Where’s the dude now? I asked.
He took him away, he said.
…
Do you see where this is going? So strong was my Chilensis filter, that gallo could not make it through as rooster, and ended up turning into a dude. Most of the time this would be correct, as with the exception of my friends over at the Huerto Hada Verde, not too many people I know actually talk about roosters that much, so the word gallo does generally mean dude, animal husbandry aside. Also, while having someone knock on your door carrying a dead rooster is odd, to be sure, it is not nearly as terrible as having them dragging dead uncle fulano (tom, of tom dick and harry) around the alleys of Santiago.
So while I wholeheartedly support learning all the Chilean slang you can and reading everything these hilarious ladies have to say, I also suggest never losing your filter, and trying to make sense out of when a rooster is nothing but a rooster. Even if it’s dead.
I also translated it as "a guy with a guy." Weird.

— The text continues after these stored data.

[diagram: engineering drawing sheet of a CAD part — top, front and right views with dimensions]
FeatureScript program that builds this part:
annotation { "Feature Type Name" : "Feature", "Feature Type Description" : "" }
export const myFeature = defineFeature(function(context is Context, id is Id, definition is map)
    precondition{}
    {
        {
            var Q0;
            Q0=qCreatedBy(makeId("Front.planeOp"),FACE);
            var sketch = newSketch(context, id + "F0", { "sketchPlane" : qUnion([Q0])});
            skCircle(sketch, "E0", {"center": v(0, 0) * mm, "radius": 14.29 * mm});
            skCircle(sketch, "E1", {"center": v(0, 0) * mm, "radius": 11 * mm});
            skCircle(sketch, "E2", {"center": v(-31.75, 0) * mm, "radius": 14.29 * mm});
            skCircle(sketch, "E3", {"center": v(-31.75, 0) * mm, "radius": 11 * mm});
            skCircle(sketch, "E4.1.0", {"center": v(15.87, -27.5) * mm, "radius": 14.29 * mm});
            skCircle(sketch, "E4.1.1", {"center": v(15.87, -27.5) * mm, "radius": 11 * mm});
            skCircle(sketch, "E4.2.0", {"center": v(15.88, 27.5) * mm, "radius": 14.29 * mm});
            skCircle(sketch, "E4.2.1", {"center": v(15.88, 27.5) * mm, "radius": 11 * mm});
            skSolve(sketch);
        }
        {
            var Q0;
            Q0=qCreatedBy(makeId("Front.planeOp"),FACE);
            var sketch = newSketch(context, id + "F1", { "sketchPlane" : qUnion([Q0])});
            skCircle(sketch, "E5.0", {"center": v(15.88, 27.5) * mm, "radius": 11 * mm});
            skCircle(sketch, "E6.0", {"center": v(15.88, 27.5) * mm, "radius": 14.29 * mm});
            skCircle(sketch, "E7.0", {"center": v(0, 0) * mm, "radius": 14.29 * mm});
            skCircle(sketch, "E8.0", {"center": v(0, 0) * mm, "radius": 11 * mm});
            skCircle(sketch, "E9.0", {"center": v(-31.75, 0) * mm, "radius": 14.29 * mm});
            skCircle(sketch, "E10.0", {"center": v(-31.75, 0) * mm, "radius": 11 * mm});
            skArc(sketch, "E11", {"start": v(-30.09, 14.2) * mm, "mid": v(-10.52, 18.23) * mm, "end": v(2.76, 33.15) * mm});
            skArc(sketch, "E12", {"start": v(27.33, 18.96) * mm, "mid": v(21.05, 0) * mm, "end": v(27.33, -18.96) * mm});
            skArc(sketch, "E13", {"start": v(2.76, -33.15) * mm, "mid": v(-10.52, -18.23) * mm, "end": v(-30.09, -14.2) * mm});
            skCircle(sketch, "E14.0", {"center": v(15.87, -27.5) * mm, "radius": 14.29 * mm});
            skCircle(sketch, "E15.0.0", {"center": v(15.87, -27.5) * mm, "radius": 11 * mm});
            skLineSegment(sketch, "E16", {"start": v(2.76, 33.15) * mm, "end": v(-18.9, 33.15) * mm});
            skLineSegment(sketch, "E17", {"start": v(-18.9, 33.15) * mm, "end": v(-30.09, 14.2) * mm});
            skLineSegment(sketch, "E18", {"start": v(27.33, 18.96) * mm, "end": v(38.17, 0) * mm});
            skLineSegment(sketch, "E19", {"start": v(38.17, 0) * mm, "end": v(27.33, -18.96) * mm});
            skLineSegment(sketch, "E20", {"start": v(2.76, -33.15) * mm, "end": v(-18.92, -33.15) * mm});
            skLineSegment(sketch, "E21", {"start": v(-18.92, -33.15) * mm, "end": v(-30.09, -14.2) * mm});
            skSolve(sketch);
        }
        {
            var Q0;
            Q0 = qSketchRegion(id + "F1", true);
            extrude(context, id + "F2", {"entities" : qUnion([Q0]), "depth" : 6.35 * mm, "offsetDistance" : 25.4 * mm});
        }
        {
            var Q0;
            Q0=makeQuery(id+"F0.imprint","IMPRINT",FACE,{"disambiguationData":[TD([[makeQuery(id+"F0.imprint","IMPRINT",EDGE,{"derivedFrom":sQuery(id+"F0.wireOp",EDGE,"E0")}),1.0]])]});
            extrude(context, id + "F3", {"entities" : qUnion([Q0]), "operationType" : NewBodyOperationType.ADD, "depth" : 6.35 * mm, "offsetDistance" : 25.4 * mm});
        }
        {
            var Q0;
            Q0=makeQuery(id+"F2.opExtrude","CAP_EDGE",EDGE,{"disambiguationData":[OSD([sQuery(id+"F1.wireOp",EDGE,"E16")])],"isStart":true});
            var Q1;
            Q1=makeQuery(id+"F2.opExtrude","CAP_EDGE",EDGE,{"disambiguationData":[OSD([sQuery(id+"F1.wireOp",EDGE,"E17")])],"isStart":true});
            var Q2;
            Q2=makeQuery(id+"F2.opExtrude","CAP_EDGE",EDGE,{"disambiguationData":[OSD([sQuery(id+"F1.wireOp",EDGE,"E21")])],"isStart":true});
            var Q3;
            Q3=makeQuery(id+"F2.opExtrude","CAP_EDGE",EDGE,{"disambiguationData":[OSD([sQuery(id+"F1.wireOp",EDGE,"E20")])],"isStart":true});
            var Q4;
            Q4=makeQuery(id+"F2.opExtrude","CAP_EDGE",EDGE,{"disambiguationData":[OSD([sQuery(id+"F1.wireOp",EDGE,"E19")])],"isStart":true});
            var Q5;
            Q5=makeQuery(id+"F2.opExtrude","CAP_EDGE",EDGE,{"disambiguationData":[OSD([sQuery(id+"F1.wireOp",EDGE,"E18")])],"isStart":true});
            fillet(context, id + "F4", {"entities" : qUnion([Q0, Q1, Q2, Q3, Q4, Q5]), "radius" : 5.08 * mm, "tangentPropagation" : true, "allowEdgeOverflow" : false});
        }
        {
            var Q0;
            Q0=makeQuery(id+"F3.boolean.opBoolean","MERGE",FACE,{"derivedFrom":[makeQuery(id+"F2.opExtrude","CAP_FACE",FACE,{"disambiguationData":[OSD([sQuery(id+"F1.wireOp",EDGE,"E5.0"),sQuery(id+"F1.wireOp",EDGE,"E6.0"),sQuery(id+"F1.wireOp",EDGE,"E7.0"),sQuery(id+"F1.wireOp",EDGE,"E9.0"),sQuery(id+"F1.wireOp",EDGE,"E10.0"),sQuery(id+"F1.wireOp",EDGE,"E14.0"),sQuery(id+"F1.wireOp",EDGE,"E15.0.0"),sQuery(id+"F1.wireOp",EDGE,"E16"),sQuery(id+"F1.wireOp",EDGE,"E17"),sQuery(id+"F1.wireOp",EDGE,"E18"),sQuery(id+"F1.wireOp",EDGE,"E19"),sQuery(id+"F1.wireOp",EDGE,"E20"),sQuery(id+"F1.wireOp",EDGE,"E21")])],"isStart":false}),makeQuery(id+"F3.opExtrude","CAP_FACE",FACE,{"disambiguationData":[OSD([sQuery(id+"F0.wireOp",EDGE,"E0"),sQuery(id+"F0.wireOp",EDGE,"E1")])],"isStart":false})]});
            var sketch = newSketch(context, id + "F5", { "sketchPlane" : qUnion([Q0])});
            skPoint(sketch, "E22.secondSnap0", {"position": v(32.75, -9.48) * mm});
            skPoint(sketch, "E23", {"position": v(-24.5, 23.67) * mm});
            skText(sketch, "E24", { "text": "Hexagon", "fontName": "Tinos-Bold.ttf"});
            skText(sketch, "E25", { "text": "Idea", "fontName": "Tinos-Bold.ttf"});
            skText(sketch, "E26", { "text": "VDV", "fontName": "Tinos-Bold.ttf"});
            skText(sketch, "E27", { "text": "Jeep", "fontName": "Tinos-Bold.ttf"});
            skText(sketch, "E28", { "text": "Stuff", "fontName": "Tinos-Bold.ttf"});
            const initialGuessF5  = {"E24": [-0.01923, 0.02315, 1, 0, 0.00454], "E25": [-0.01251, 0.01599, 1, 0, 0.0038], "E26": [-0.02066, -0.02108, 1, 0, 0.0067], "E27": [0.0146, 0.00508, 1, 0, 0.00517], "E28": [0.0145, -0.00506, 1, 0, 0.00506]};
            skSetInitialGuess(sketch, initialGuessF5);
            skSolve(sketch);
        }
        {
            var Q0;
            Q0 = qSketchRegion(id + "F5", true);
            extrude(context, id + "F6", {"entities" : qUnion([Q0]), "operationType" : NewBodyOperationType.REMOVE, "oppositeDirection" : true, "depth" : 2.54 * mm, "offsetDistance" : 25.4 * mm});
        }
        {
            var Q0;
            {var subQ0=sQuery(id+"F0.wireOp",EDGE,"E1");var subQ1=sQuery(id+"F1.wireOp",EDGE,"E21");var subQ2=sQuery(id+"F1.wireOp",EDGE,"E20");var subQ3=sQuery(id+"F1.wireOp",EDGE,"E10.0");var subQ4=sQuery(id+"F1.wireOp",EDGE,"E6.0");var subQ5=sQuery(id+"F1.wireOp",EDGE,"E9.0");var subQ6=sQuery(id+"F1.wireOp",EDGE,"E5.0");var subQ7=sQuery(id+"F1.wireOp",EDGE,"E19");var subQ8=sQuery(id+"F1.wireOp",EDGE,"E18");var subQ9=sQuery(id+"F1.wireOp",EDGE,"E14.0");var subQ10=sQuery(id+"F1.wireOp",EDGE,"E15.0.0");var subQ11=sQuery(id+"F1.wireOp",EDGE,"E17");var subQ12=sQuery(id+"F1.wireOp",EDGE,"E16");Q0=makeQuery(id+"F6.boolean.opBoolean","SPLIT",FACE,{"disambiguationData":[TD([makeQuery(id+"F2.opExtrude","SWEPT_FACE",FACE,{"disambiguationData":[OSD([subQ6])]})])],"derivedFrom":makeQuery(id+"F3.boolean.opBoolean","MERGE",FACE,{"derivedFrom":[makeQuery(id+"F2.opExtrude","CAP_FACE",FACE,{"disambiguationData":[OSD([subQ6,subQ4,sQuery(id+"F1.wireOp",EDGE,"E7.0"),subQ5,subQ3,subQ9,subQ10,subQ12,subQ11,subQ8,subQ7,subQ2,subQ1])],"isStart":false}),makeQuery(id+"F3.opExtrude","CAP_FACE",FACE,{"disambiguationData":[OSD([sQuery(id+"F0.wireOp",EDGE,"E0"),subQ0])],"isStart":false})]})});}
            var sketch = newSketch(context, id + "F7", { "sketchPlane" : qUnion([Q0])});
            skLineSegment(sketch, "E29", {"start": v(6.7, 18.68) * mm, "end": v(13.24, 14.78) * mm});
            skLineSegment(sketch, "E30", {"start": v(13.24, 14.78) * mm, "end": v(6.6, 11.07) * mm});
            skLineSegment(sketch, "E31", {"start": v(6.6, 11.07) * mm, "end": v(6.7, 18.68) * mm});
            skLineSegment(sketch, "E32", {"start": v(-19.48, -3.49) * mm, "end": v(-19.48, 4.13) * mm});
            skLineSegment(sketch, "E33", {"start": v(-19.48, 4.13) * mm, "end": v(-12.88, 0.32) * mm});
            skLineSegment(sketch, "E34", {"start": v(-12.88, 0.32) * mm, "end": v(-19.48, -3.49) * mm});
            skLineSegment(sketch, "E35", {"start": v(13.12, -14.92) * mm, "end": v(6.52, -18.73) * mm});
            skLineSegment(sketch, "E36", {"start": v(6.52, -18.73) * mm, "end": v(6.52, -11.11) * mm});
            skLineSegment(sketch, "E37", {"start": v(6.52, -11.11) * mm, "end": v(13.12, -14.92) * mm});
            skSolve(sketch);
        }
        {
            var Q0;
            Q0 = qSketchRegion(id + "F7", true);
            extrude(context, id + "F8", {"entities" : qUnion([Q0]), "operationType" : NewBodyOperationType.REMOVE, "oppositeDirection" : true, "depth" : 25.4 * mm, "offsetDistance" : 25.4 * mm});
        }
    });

Maybe I've been here too long.
Great one, Eileen! I would have thought the same thing.
You are hillarious. In my experience, all South American Spanish differs a lot from the Mexican Spanish that I'm used to. I never even pretend to know all the nuances.
@sara @abby, glad to know I'm not the only one. It took me the longest time to figure out what was going on. So glad no one has come across my path with a dead rooster lately. Plus we don't really call out roosters and hens, mainly just call them chickens, unless Abby cares do differ (she grew up on a farm, and knows lots more about livestock than I do!)
@fly girl, it's rumored that Chilean Spanish is "the worst" in terms of regional slang, or perhaps the thing to say would be "the richest." I giggled to myself when I was in El Salvador on the way back to Chile the other day and the bathrooms were labeled "tocadores." (touchers!). As we all know from your bathroom post (http://rosalindcummingsyeates.blogspot.com/2009/07/toilet-travel-tips-laviators-and-other.html)most of us prefer not to touch the apparatus at all!
One day we'll take on Latin America together. You can speak Mexican Spanish, and I'll speak Chilean and no one will understand either one of us!
Personally, I've never had a dead gallo of ANY sort at my door (human or chicken)… so I can't imagine my level of confusion… so why was the guy there with the dead roster anyway?? Sounds voodoo-esque to me!